(Stored records)
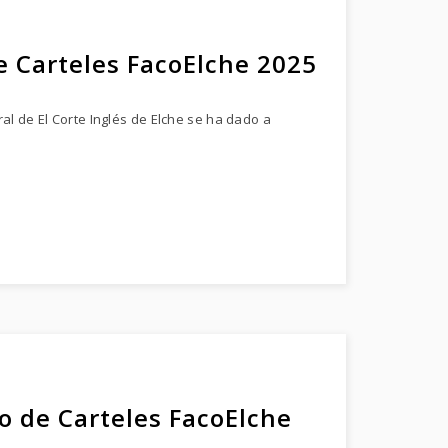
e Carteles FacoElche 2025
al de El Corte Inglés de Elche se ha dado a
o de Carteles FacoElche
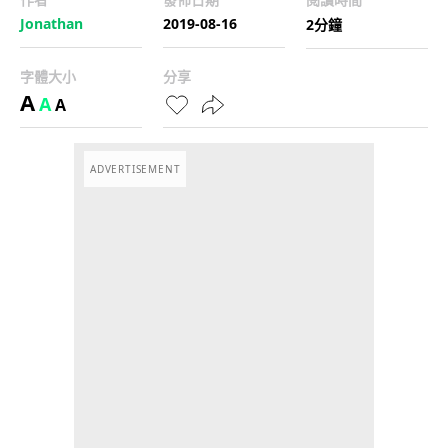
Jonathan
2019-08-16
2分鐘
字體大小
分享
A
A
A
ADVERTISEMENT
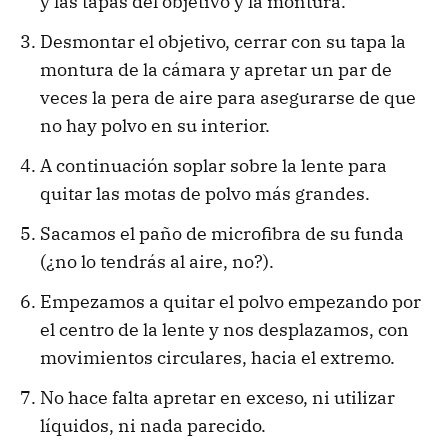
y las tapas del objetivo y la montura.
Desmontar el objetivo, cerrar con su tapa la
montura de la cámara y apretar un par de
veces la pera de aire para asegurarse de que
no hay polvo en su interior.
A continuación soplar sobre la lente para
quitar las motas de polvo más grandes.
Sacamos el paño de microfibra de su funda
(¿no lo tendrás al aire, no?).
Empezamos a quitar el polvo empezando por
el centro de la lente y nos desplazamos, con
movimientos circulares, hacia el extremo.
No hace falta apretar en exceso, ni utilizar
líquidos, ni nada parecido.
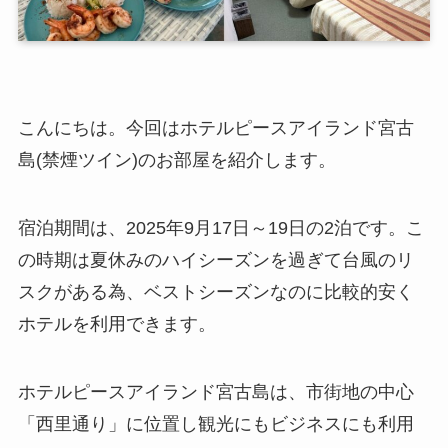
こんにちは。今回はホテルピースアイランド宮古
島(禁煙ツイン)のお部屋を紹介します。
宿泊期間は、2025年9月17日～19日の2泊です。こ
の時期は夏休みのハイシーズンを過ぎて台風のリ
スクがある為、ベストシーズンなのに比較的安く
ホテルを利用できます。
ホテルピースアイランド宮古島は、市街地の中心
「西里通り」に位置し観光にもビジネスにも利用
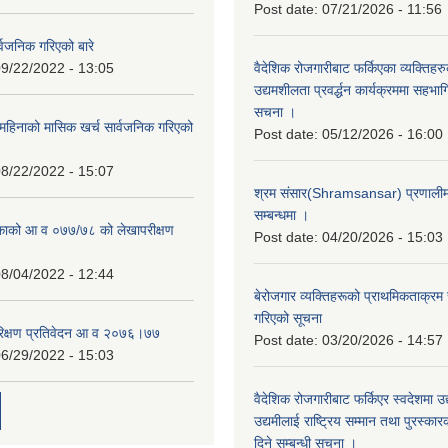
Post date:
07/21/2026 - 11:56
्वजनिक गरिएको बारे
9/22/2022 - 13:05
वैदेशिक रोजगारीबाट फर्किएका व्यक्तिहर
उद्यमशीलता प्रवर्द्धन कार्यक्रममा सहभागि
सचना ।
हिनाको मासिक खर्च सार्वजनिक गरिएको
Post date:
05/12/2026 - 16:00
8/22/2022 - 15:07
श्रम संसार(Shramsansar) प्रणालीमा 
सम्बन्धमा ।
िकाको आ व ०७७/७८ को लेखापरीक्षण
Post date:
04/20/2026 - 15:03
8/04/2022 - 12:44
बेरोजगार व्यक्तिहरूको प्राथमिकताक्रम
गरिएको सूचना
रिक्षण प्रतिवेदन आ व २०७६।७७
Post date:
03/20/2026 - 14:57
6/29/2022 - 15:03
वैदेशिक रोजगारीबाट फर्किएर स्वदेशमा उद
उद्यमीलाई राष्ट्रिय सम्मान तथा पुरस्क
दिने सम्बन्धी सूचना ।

## Description of the task
Please return all lines from the records that hold the word "montura".

## Problem solution
y las tapas del objetivo y la montura.
montura de la cámara y apretar un par de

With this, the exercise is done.